BEGIN Material provided

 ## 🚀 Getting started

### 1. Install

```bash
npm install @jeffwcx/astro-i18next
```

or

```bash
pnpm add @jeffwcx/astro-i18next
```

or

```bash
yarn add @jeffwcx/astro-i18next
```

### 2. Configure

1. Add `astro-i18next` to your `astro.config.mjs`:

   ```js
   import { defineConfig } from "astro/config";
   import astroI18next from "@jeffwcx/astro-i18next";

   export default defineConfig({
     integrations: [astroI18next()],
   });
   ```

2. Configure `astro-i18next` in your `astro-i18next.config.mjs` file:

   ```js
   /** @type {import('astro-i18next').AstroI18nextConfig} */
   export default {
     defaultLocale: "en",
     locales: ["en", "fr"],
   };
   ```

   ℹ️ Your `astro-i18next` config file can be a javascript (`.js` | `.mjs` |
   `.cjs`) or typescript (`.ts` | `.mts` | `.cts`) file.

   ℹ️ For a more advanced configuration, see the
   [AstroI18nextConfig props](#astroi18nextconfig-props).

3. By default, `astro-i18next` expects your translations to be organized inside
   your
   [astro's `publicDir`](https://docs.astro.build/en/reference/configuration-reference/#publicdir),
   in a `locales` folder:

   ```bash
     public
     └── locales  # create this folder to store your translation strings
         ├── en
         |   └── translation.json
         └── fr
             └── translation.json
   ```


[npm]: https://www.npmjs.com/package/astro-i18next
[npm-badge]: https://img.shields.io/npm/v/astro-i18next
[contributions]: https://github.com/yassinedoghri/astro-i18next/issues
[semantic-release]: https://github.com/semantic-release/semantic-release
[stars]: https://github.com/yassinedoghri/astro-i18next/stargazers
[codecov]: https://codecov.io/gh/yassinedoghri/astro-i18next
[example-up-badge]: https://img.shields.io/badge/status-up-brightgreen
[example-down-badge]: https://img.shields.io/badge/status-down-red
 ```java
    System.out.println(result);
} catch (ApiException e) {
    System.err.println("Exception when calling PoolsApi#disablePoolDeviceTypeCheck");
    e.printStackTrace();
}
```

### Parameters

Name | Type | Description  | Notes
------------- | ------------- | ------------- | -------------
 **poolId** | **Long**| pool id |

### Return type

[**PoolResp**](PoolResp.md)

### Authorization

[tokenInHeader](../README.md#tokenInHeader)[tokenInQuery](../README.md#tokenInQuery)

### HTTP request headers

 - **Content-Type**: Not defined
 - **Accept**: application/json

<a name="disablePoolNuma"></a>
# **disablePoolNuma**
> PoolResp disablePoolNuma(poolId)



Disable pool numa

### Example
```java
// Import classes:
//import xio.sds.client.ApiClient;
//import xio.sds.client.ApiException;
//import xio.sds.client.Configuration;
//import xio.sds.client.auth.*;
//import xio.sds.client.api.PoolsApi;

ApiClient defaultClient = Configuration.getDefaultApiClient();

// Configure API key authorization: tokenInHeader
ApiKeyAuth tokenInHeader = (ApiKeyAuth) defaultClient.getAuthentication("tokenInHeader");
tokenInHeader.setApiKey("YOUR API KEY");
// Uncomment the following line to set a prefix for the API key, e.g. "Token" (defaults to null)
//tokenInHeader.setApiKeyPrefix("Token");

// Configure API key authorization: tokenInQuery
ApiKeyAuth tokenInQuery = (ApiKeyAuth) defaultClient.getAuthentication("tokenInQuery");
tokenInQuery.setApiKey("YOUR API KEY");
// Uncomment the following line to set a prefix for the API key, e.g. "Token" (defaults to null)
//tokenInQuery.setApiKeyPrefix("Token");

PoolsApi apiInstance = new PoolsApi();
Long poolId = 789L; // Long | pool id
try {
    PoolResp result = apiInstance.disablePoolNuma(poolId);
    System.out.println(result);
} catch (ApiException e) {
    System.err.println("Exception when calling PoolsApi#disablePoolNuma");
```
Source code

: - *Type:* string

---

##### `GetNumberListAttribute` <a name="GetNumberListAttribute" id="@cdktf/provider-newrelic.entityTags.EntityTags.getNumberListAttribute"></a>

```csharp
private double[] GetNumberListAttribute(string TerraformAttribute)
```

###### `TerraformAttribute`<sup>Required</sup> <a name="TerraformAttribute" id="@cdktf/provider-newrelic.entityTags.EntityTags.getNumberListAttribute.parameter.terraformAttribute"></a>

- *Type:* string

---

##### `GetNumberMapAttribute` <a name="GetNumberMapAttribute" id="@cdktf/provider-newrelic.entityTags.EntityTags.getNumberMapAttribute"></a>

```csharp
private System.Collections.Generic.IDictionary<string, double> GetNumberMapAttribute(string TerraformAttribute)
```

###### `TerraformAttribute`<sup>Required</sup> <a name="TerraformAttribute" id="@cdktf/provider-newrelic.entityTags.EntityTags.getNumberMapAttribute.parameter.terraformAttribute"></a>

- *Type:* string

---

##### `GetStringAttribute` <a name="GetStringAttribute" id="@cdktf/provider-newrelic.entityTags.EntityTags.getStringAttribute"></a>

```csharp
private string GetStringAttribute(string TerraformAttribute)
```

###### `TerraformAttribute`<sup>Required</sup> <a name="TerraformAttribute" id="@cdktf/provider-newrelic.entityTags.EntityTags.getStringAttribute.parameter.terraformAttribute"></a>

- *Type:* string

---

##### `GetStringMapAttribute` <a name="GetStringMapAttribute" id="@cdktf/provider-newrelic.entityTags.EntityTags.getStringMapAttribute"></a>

END Material provided

(Exercise requirements):
Search the entries for the word "apiInstance". Copy each line where it appears.

(Problem solution):
PoolsApi apiInstance = new PoolsApi();
    PoolResp result = apiInstance.disablePoolNuma(poolId);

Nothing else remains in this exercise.